[[ PASSAGE TO READ open ]]
The United States is an attractive place for entrepreneurs and investors from around the globe for various reasons. It provides access to a huge consumer base, strong legal protections, and a thriving system for startups. Less obvious are the various U.S. tax and information filings that are required when foreign businesses set foot in America.
This article addresses a lesser-known IRS filing requirement that could cost $25,000 per year (or more) in penalties if it is overlooked. Every year, many foreign owners of U.S. businesses risk steep penalties because they miss this important filing, IRS Form 5472.
Form 5472: What It Is, Who Must File And When It’s Required
Form 5472 is not a tax return; it’s an information return. Form 5472 is here and Instructions to Form 5472 here.
The form is designed to help the IRS monitor certain types of transactions between U.S. businesses and their foreign owners or affiliates. Information provided on the form helps the IRS identify potential audit issues and is the place the IRS starts when auditing foreign-owned businesses in America.
[[ PASSAGE TO READ closed ]]
[[ DATA FOR ANALYSIS open ]]
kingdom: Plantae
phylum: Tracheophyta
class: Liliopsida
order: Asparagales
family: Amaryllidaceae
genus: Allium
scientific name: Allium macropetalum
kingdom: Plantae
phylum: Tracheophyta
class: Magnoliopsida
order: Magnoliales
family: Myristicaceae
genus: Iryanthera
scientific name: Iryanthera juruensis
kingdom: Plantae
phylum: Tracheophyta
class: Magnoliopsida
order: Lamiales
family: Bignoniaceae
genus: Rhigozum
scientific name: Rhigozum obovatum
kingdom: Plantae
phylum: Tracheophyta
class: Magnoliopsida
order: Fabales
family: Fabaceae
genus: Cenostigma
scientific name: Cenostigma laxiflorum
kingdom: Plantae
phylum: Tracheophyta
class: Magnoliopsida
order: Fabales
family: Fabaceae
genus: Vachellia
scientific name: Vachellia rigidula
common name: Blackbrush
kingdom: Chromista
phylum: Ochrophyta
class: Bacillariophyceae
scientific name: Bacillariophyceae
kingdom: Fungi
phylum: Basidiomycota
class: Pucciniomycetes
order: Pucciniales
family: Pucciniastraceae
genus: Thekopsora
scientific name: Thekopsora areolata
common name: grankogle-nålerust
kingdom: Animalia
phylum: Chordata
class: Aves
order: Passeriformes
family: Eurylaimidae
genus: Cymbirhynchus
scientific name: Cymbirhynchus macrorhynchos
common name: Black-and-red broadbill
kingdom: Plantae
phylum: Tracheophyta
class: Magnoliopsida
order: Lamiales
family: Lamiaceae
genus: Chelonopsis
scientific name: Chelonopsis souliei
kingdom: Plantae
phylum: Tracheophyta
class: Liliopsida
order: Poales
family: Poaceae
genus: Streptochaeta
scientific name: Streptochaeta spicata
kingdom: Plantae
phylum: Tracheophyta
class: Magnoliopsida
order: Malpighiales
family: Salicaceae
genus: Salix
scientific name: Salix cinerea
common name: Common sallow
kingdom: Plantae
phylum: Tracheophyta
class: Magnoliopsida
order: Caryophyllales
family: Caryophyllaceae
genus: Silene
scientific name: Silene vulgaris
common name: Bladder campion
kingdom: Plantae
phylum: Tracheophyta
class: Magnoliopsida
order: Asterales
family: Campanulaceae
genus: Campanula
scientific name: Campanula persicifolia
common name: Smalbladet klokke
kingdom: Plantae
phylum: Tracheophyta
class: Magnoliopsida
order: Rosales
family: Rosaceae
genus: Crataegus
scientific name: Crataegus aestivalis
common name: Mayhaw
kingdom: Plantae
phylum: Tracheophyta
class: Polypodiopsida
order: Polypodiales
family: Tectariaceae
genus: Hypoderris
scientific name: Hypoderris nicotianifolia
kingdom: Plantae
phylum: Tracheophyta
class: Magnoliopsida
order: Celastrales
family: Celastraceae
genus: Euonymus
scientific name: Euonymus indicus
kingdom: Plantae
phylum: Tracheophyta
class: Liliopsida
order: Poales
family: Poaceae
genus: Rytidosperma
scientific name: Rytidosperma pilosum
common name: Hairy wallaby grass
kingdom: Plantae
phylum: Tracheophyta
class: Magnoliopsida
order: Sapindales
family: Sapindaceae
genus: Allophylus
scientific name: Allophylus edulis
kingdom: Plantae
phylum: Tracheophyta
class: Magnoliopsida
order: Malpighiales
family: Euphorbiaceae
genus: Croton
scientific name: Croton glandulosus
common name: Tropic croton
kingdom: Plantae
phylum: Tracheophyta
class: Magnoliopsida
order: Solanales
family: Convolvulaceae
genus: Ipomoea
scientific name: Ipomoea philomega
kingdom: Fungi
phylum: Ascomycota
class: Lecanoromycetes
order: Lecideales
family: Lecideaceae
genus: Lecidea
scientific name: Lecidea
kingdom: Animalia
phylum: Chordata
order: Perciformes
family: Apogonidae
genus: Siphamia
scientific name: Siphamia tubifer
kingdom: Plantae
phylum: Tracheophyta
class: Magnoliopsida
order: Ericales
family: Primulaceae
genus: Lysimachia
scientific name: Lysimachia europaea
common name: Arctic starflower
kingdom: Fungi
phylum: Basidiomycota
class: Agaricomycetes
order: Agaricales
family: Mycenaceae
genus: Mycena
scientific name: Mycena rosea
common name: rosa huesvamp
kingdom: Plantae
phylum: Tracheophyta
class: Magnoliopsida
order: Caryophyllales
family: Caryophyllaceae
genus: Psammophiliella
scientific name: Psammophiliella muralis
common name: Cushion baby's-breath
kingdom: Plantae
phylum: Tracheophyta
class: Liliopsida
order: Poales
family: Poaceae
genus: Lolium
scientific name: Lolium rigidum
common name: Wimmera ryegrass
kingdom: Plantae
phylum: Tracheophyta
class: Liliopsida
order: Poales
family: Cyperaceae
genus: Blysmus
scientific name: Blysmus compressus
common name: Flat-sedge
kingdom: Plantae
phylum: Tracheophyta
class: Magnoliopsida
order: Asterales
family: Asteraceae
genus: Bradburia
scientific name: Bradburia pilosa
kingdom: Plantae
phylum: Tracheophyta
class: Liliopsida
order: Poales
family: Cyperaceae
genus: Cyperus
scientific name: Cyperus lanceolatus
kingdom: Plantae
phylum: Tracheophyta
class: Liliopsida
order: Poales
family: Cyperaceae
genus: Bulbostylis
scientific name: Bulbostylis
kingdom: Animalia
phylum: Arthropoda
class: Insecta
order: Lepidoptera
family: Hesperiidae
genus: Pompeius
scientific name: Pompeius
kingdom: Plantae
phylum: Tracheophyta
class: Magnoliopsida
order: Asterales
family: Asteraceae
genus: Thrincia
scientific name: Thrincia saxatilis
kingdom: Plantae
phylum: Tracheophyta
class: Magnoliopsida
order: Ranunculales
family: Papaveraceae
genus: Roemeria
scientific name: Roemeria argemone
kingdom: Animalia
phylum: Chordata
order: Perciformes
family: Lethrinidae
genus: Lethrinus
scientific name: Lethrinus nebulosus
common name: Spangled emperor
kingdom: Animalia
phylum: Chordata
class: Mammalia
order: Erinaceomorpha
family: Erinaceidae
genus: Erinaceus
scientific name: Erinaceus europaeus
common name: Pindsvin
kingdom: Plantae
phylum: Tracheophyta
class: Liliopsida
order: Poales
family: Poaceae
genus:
[[ DATA FOR ANALYSIS closed ]]
WHAT THE EXERCISE ASKS » Write out the article on IRS Form 5472 from "This article addresses" up to and including "businesses in America.", replacing "penalties" with "fines" each time it appears.

ANSWER TO THE PROBLEM »
This article addresses a lesser-known IRS filing requirement that could cost $25,000 per year (or more) in fines if it is overlooked. Every year, many foreign owners of U.S. businesses risk steep fines because they miss this important filing, IRS Form 5472.
Form 5472: What It Is, Who Must File And When It’s Required
Form 5472 is not a tax return; it’s an information return. Form 5472 is here and Instructions to Form 5472 here.
The form is designed to help the IRS monitor certain types of transactions between U.S. businesses and their foreign owners or affiliates. Information provided on the form helps the IRS identify potential audit issues and is the place the IRS starts when auditing foreign-owned businesses in America.